支援活動を開始して1年くらいが経過した頃から、自治会長さんや民生委員さんから、「集会所には出てこないのだけれど、心配な人がいるから訪問してくれないか」と打診を受けるようになった。また、家族から「うちの母が最近、歩くのも難しくて」と言う相談も寄せられるようにもなった。その時、以前から問題だと感じていた、「集会所に出てこない方々への健康支援のあり方」を考えさせられた。
私は今まで行ってきた活動に加えて、現在、「健康教室」の開催を巡回、定期実施している。それは、地域住民の多くが医療・福祉・保険・疾病等について正しく認識し、問題が起きた時に早期対応ができれば、疾病や障がいが重篤化することが避けられるのではないかと考えたからだ。また、同じコミュニティで、心配な方がいたら、おせっかいでも声がけを、或いは私にご相談をとお願いをしている。
一人の力は微力であるが、地域住民の多くが高齢者サポーターになれば、見守りも強化出来る。おせっかいな人間が増えれば高齢者の孤立を予防できる。そして、私自身も被災した方々に寄り添いながら、OTとしておせっかいし続けようと思っている。

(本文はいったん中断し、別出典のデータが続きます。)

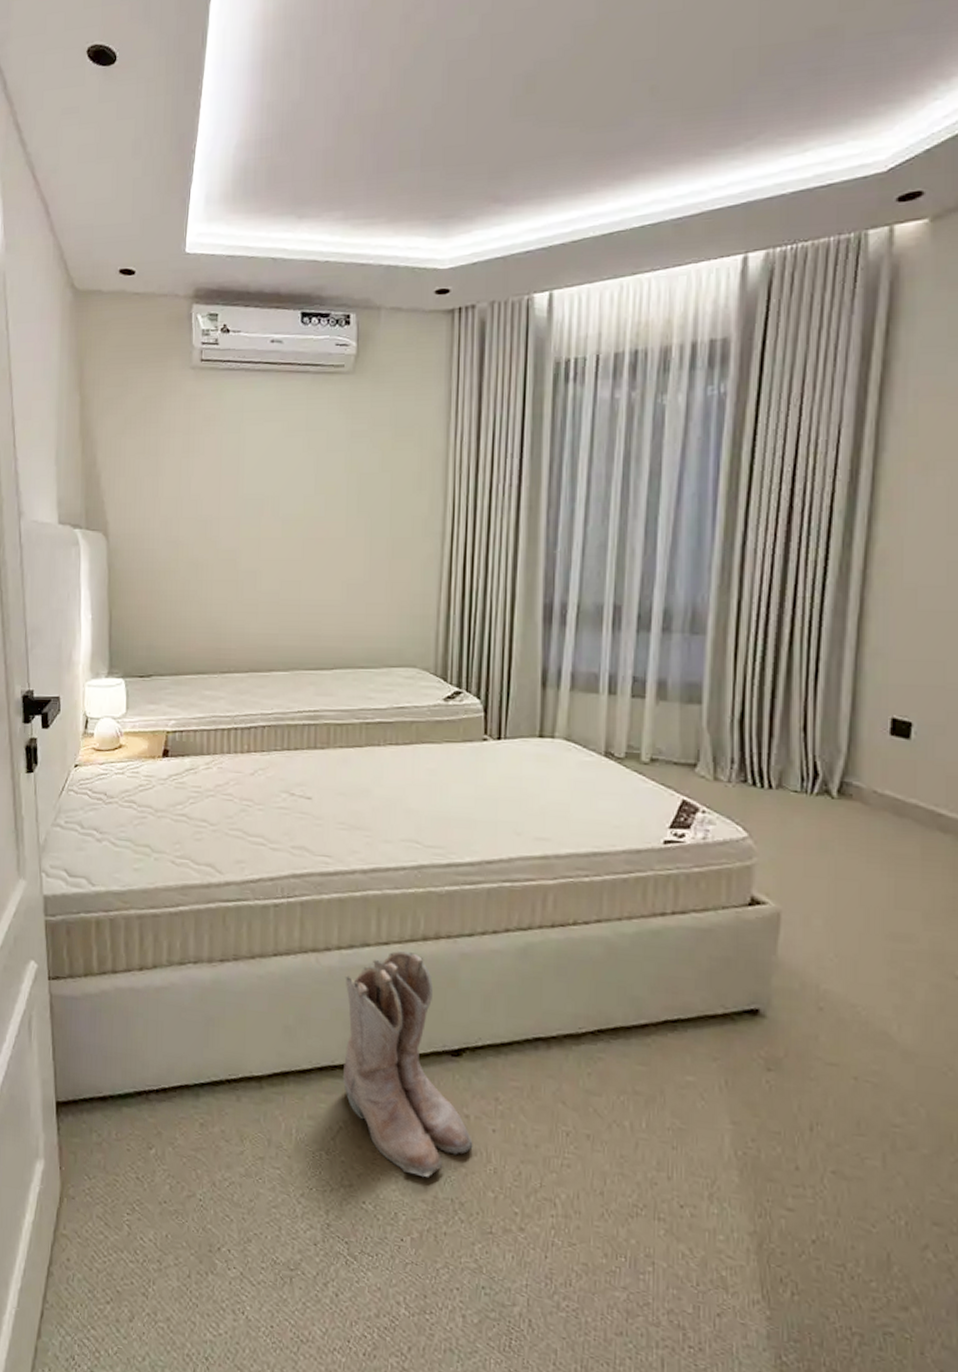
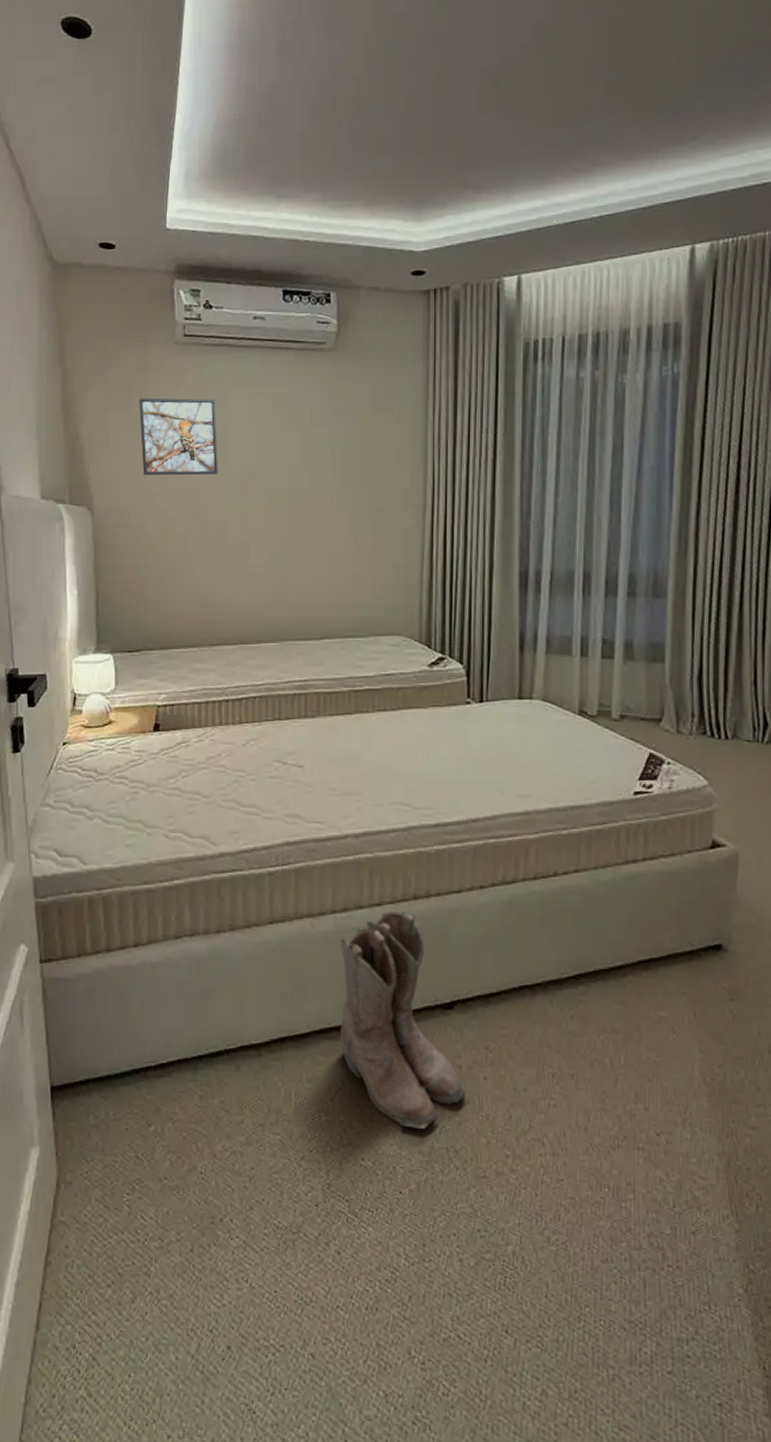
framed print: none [155,423,232,501] -> present [139,398,218,475]

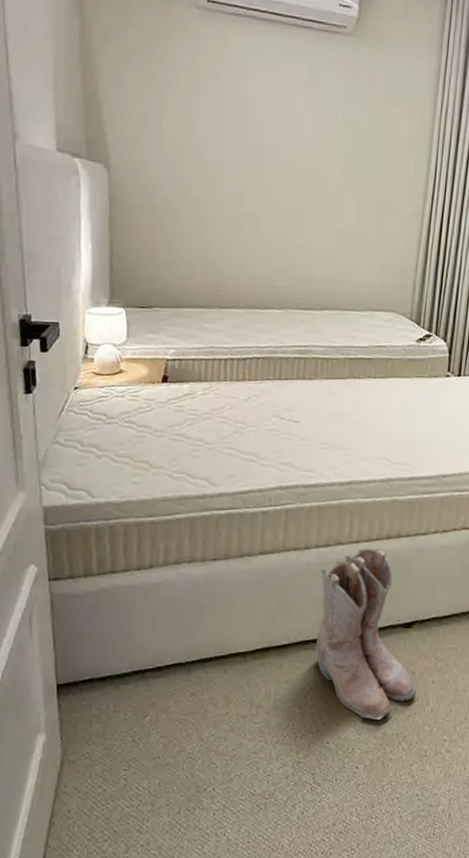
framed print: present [139,398,218,475] -> none [159,60,236,145]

最後に、このようなことは被災地に限って起きていることではない。既に過疎化が進行した地域また、日本中で同様な事が起きているのではないかと危惧している。更に10年後には、日本中がこのような状況になることも容易に想像できる。
どうか、おせっかいな医療有資格者が日本中に沢山現れ、高齢者を見守っていき、高齢社会でも安心安全な国、日本を一緒に構築しようではないか。